(Source records)
○ ○ ○

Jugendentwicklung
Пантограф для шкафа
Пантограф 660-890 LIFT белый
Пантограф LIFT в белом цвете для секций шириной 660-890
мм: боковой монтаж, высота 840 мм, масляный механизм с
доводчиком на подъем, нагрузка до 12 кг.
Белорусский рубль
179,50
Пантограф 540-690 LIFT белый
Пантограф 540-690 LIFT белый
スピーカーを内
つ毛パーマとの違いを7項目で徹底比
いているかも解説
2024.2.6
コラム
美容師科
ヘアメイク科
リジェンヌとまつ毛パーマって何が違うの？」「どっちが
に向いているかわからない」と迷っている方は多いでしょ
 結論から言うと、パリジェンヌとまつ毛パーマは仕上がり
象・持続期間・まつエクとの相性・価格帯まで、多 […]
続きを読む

○ ○ ○

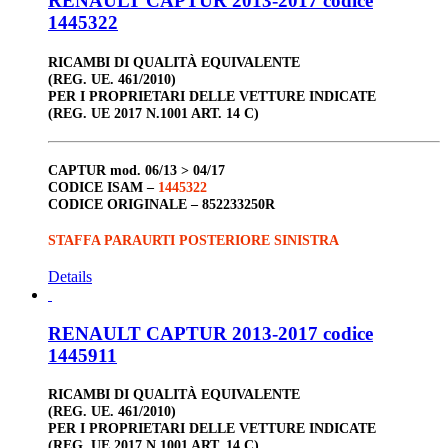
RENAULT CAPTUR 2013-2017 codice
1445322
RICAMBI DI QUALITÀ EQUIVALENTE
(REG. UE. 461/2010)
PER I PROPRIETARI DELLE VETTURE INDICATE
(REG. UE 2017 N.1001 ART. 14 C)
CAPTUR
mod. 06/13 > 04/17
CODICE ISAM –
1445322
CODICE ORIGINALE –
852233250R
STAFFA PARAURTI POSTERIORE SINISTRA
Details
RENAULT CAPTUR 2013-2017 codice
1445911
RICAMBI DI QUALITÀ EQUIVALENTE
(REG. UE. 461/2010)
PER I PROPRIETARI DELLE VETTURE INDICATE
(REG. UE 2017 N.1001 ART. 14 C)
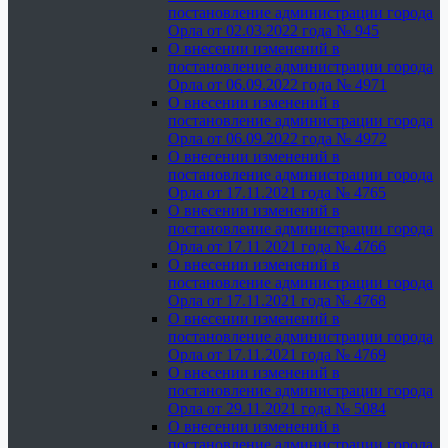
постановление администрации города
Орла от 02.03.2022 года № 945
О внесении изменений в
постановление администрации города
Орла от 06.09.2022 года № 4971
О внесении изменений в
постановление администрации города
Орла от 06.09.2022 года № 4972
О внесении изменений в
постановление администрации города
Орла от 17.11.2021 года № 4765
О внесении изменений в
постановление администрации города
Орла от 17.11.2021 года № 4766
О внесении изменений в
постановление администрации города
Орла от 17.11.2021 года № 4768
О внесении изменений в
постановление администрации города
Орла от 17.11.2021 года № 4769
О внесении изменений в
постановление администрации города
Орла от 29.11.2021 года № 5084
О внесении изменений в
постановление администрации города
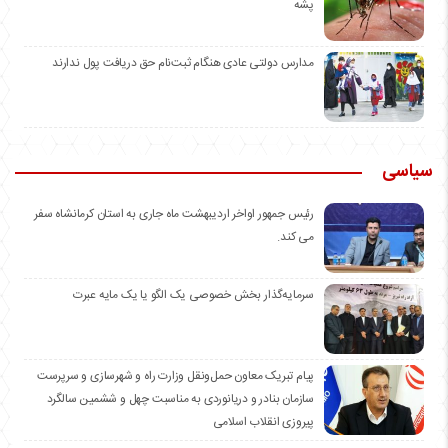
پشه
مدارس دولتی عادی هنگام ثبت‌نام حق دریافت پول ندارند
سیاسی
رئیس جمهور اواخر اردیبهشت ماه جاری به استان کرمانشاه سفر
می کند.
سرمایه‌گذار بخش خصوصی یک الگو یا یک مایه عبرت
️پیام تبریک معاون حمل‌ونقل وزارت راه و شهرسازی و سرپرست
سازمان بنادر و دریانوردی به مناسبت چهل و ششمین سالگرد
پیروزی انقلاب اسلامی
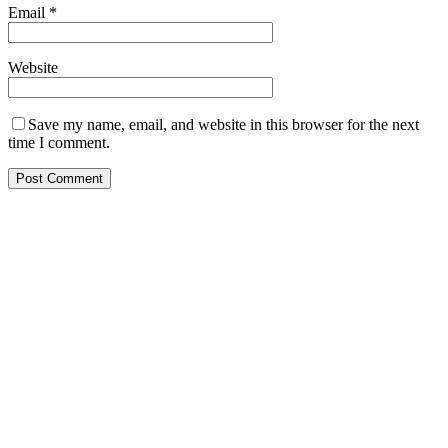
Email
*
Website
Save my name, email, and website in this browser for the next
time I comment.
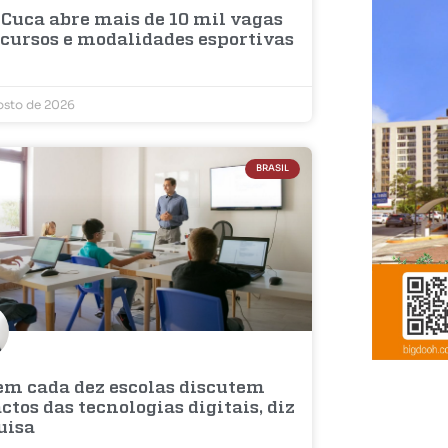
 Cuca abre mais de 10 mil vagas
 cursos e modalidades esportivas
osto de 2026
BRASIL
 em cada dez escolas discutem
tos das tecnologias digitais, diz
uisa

○ ○ ○

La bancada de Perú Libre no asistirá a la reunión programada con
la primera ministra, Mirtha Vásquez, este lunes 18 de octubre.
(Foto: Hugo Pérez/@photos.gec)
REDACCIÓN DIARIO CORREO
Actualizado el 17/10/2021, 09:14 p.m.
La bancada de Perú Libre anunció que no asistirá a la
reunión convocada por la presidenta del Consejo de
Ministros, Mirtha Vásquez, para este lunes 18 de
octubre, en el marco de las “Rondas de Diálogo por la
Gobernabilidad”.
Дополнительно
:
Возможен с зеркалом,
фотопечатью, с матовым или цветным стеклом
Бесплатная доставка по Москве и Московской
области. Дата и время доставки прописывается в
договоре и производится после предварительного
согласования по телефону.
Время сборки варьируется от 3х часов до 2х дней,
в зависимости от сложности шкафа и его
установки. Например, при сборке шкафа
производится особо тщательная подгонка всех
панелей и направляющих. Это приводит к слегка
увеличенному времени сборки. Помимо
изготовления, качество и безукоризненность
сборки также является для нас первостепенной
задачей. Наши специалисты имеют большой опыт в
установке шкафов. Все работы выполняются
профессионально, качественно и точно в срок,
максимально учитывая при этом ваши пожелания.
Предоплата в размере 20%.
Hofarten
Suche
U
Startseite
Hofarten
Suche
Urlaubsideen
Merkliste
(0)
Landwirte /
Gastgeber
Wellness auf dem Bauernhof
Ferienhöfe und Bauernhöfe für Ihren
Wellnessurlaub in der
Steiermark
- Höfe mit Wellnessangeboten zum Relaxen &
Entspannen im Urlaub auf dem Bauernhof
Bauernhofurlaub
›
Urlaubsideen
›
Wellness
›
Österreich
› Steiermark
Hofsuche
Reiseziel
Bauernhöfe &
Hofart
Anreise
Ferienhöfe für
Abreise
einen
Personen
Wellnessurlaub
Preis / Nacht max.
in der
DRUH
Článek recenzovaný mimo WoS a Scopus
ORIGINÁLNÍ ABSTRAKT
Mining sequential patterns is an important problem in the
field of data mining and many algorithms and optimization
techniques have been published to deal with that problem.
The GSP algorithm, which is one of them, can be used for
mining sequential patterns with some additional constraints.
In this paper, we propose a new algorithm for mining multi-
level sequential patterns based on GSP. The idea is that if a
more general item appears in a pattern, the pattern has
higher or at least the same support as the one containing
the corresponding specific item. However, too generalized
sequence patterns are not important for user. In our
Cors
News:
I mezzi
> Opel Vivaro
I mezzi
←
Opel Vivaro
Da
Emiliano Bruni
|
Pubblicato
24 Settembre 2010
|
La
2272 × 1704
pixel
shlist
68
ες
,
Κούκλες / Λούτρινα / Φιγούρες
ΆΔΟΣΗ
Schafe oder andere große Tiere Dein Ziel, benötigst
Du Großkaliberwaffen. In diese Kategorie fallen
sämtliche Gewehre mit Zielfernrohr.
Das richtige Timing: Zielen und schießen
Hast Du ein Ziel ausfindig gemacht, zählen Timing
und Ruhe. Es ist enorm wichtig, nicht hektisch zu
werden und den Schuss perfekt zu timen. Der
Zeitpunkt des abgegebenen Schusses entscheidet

○ ○ ○

**What is expected**
Swap "reunión" for "sesión" in the lines starting at the one that contains "La bancada de Perú Libre no" and ending at the one that contains "Время сборки варьируется", and give those lines back with everything else unchanged.

**Reply to the exercise**
La bancada de Perú Libre no asistirá a la sesión programada con
la primera ministra, Mirtha Vásquez, este lunes 18 de octubre.
(Foto: Hugo Pérez/@photos.gec)
REDACCIÓN DIARIO CORREO
Actualizado el 17/10/2021, 09:14 p.m.
La bancada de Perú Libre anunció que no asistirá a la
sesión convocada por la presidenta del Consejo de
Ministros, Mirtha Vásquez, para este lunes 18 de
octubre, en el marco de las “Rondas de Diálogo por la
Gobernabilidad”.
Дополнительно
:
Возможен с зеркалом,
фотопечатью, с матовым или цветным стеклом
Бесплатная доставка по Москве и Московской
области. Дата и время доставки прописывается в
договоре и производится после предварительного
согласования по телефону.
Время сборки варьируется от 3х часов до 2х дней,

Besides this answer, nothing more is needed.